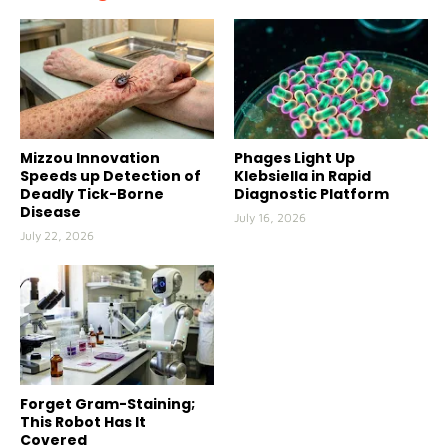
Mizzou Innovation
Phages Light Up
Speeds up Detection of
Klebsiella in Rapid
Deadly Tick-Borne
Diagnostic Platform
Disease
July 16, 2026
July 22, 2026
Forget Gram-Staining;
This Robot Has It
Covered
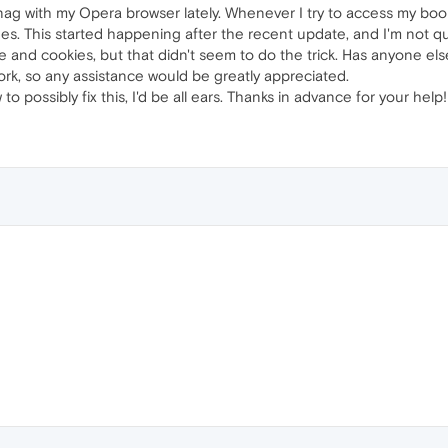
snag with my Opera browser lately. Whenever I try to access my bo
. This started happening after the recent update, and I'm not qui
e and cookies, but that didn't seem to do the trick. Has anyone else 
ork, so any assistance would be greatly appreciated.
to possibly fix this, I'd be all ears. Thanks in advance for your help!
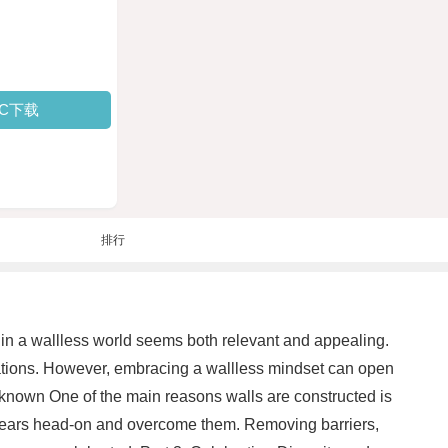
PC下载
排行
g in a wallless world seems both relevant and appealing.
nations. However, embracing a wallless mindset can open
Unknown One of the main reasons walls are constructed is
ur fears head-on and overcome them. Removing barriers,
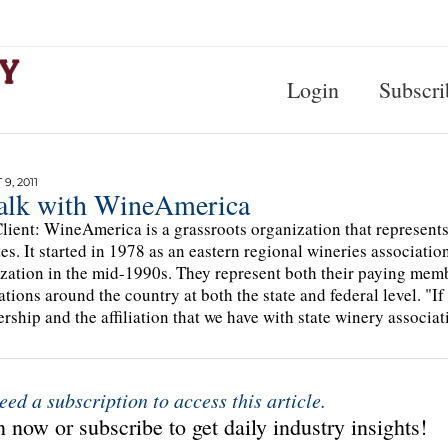
Login
Subscri
9, 2011
alk with WineAmerica
lient: WineAmerica is a grassroots organization that represents
tes. It started in 1978 as an eastern regional wineries associatio
zation in the mid-1990s. They represent both their paying mem
ations around the country at both the state and federal level. "I
ship and the affiliation that we have with state winery associat
eed a subscription to access this article.
 now or subscribe to get daily industry insights!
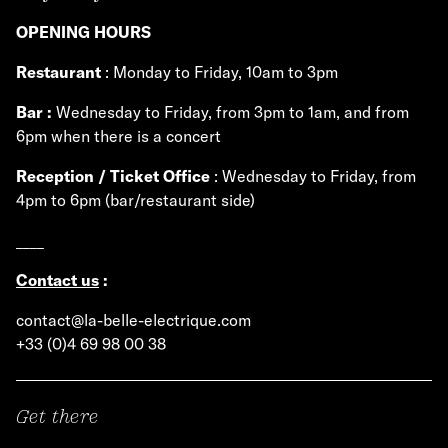
OPENING HOURS
Restaurant
: Monday to Friday, 10am to 3pm
Bar :
Wednesday to Friday, from 3pm to 1am, and from
6pm when there is a concert
Reception / Ticket Office
: Wednesday to Friday, from
4pm to 6pm (bar/restaurant side)
____
Contact us
:
contact@la-belle-electrique.com
+33 (0)4 69 98 00 38
Get there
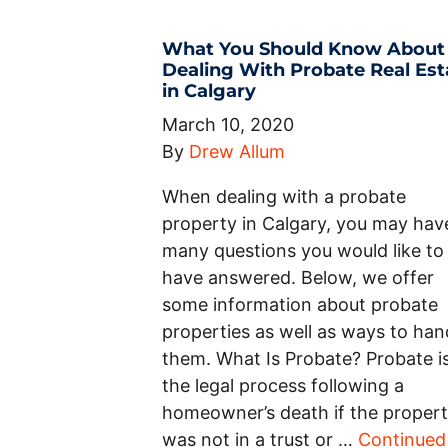
What You Should Know About
Dealing With Probate Real Est
in Calgary
March 10, 2020
By
Drew Allum
When dealing with a probate
property in Calgary, you may hav
many questions you would like to
have answered. Below, we offer
some information about probate
properties as well as ways to han
them. What Is Probate? Probate i
the legal process following a
homeowner’s death if the proper
was not in a trust or …
Continued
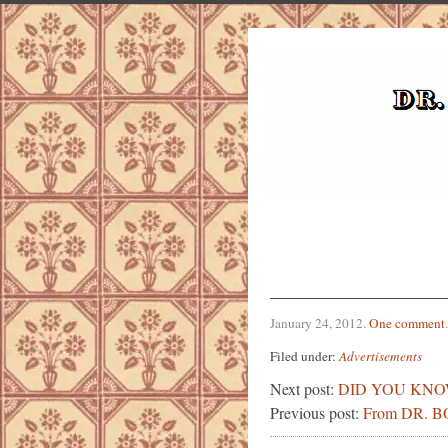
January 24, 2012
.
One comment
.
Filed under:
Advertisements
Next post:
DID YOU KN
Previous post:
From DR. 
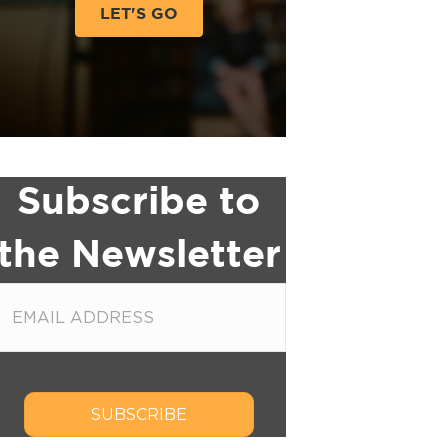
LET'S GO
Subscribe to
the Newsletter
SUBSCRIBE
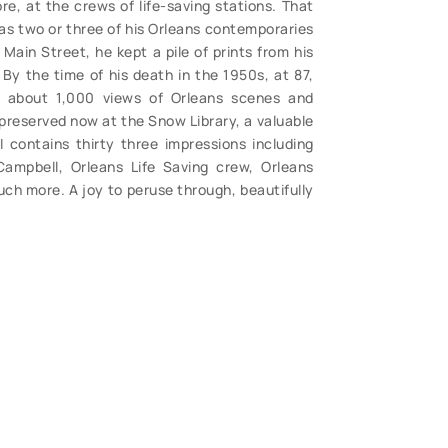
e, at the crews of life-saving stations. That
as two or three of his Orleans contemporaries
Main Street, he kept a pile of prints from his
By the time of his death in the 1950s, at 87,
about 1,000 views of Orleans scenes and
 preserved now at the Snow Library, a valuable
I contains thirty three impressions including
Campbell, Orleans Life Saving crew, Orleans
ch more. A joy to peruse through, beautifully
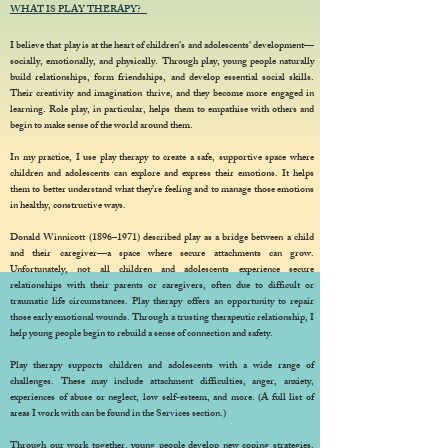
WHAT IS PLAY THERAPY?
I believe that play is at the heart of children’s and adolescents’ development—
socially, emotionally, and physically. Through play, young people naturally
build relationships, form friendships, and develop essential social skills.
Their creativity and imagination thrive, and they become more engaged in
learning. Role play, in particular, helps them to empathise with others and
begin to make sense of the world around them.
In my practice, I use play therapy to create a safe, supportive space where
children and adolescents can explore and express their emotions. It helps
them to better understand what they’re feeling and to manage those emotions
in healthy, constructive ways.
Donald Winnicott (1896–1971) described play as a bridge between a child
and their caregiver—a space where secure attachments can grow.
Unfortunately, not all children and adolescents experience secure
relationships with their parents or caregivers, often due to difficult or
traumatic life circumstances. Play therapy offers an opportunity to repair
those early emotional wounds. Through a trusting therapeutic relationship, I
help young people begin to rebuild a sense of connection and safety.
Play therapy supports children and adolescents with a wide range of
challenges. These may include attachment difficulties, anger, anxiety,
experiences of abuse or neglect, low self-esteem, and more. (A full list of
areas I work with can be found in the Services section.)
Through our work together, young people develop new coping strategies,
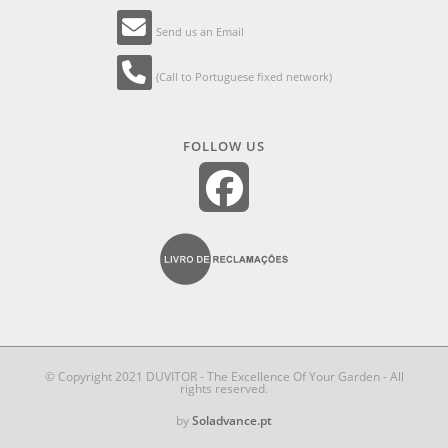
Send us an Email
(Call to Portuguese fixed network)
FOLLOW US
© Copyright 2021 DUVITOR - The Excellence Of Your Garden - All
rights reserved.
by
Soladvance.pt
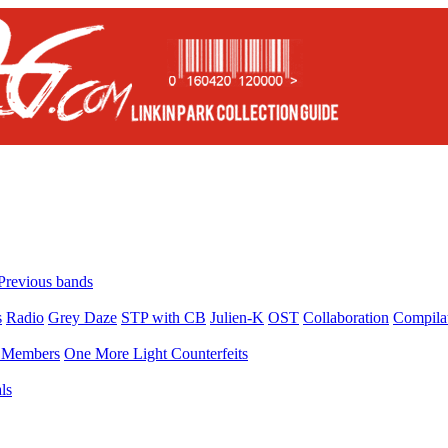
Previous bands
s
Radio
Grey Daze
STP with CB
Julien-K
OST
Collaboration
Compila
Members
One More Light Counterfeits
ls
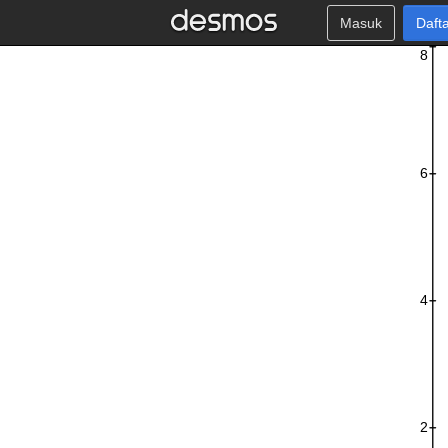
Masuk
Daft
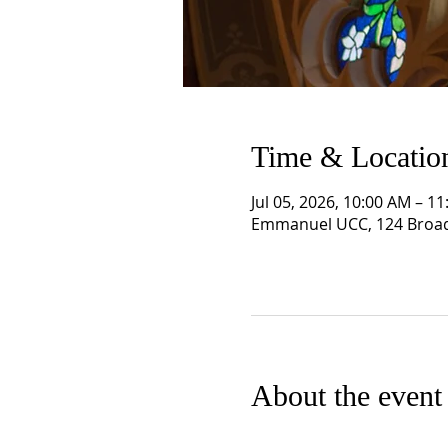
Time & Locatio
Jul 05, 2026, 10:00 AM – 1
Emmanuel UCC, 124 Broad
About the event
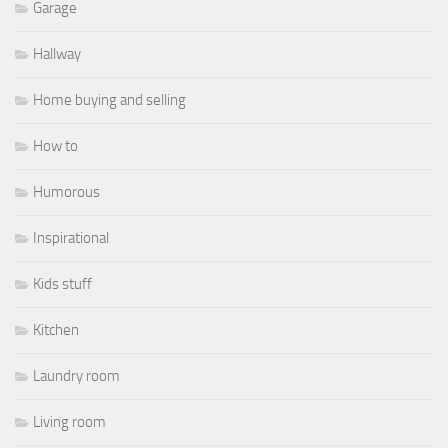
Garage
Hallway
Home buying and selling
How to
Humorous
Inspirational
Kids stuff
Kitchen
Laundry room
Living room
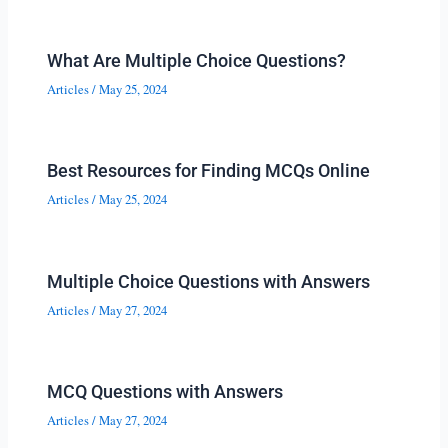
What Are Multiple Choice Questions?
Articles
/
May 25, 2024
Best Resources for Finding MCQs Online
Articles
/
May 25, 2024
Multiple Choice Questions with Answers
Articles
/
May 27, 2024
MCQ Questions with Answers
Articles
/
May 27, 2024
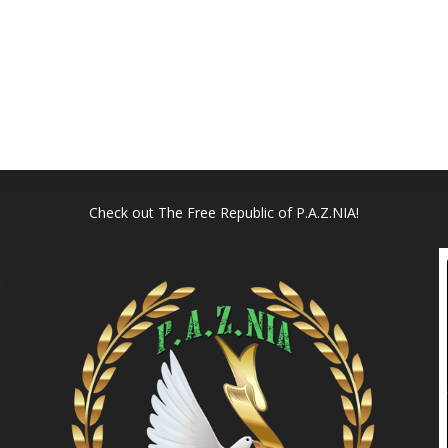
Check out
The Free Republic of P.A.Z.NIA!
l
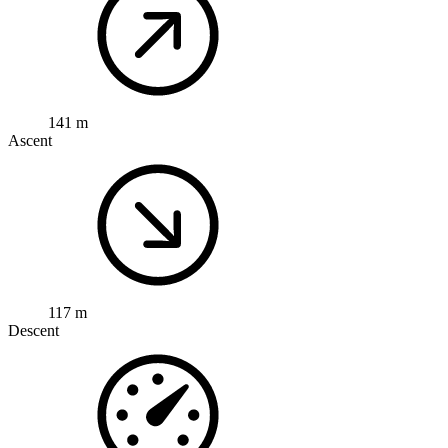
141 m
Ascent
117 m
Descent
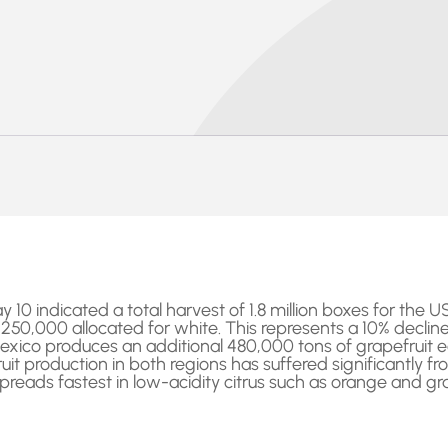
0 indicated a total harvest of 1.8 million boxes for the USA
g 250,000 allocated for white. This represents a 10% decli
 Mexico produces an additional 480,000 tons of grapefruit e
it production in both regions has suffered significantly fr
spreads fastest in low-acidity citrus such as orange and gra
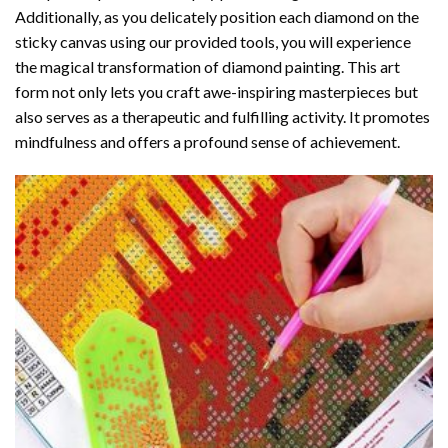
Additionally, as you delicately position each diamond on the
sticky canvas using our provided tools, you will experience
the magical transformation of
diamond painting
. This art
form not only lets you craft awe-inspiring masterpieces but
also serves as a therapeutic and fulfilling activity. It promotes
mindfulness and offers a profound sense of achievement.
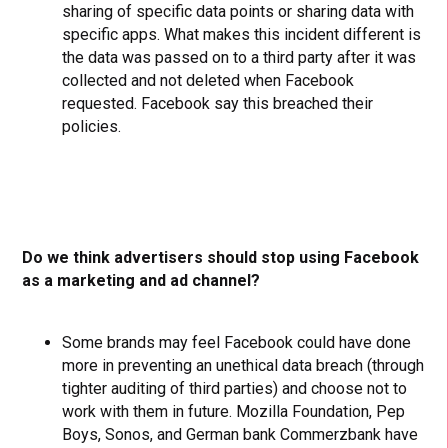
sharing of specific data points or sharing data with
specific apps. What makes this incident different is
the data was passed on to a third party after it was
collected and not deleted when Facebook
requested. Facebook say this breached their
policies.
Do we think advertisers should stop using Facebook
as a marketing and ad channel?
Some brands may feel Facebook could have done
more in preventing an unethical data breach (through
tighter auditing of third parties) and choose not to
work with them in future. Mozilla Foundation, Pep
Boys, Sonos, and German bank Commerzbank have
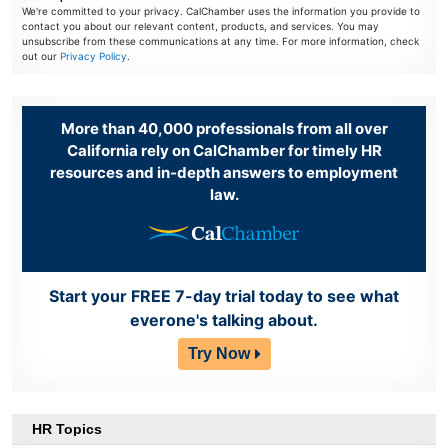
We're committed to your privacy. CalChamber uses the information you provide to
contact you about our relevant content, products, and services. You may
unsubscribe from these communications at any time. For more information, check
out our
Privacy Policy
.
More than 40,000 professionals from all over
California rely on CalChamber for timely HR
resources and in-depth answers to employment
law.
Start your FREE 7-day trial today to see what
everone's talking about.
Try Now
HR Topics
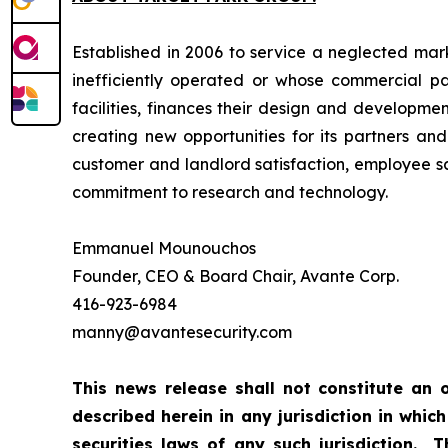
Established in 2006 to service a neglected marke
inefficiently operated or whose commercial p
facilities, finances their design and developm
creating new opportunities for its partners and
customer and landlord satisfaction, employee sa
commitment to research and technology.
Emmanuel Mounouchos
Founder, CEO & Board Chair, Avante Corp.
416-923-6984
manny@avantesecurity.com
This news release shall not constitute an o
described herein in any jurisdiction in which
securities laws of any such jurisdiction. 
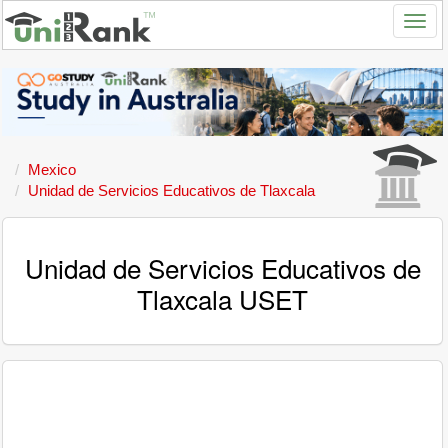
Mexico
Unidad de Servicios Educativos de Tlaxcala
Unidad de Servicios Educativos de
Tlaxcala USET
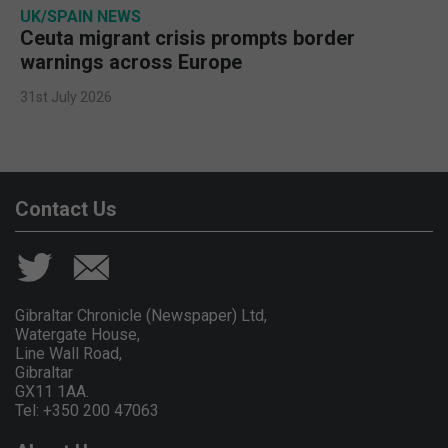
UK/SPAIN NEWS
Ceuta migrant crisis prompts border
warnings across Europe
31st July 2026
Contact Us
Gibraltar Chronicle (Newspaper) Ltd,
Watergate House,
Line Wall Road,
Gibraltar
GX11 1AA.
Tel: +350 200 47063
= = =
» **EXERCISE AIM**
Repeat word for word the lines beginning at the one with "facilities, finances their" and ending at the final line of the records above, both included, and no others. Leave the pictures out.

» **RESULT**
facilities, finances their design and developm
creating new opportunities for its partners and
customer and landlord satisfaction, employee sa
commitment to research and technology.
Emmanuel Mounouchos
Founder, CEO & Board Chair, Avante Corp.
416-923-6984
manny@avantesecurity.com
This news release shall not constitute an o
described herein in any jurisdiction in which
securities laws of any such jurisdiction. 
Mexico
Unidad de Servicios Educativos de Tlaxcala
Unidad de Servicios Educativos de
Tlaxcala USET
UK/SPAIN NEWS
Ceuta migrant crisis prompts border
warnings across Europe
31st July 2026
Contact Us
Gibraltar Chronicle (Newspaper) Ltd,
Watergate House,
Line Wall Road,
Gibraltar
GX11 1AA.
Tel: +350 200 47063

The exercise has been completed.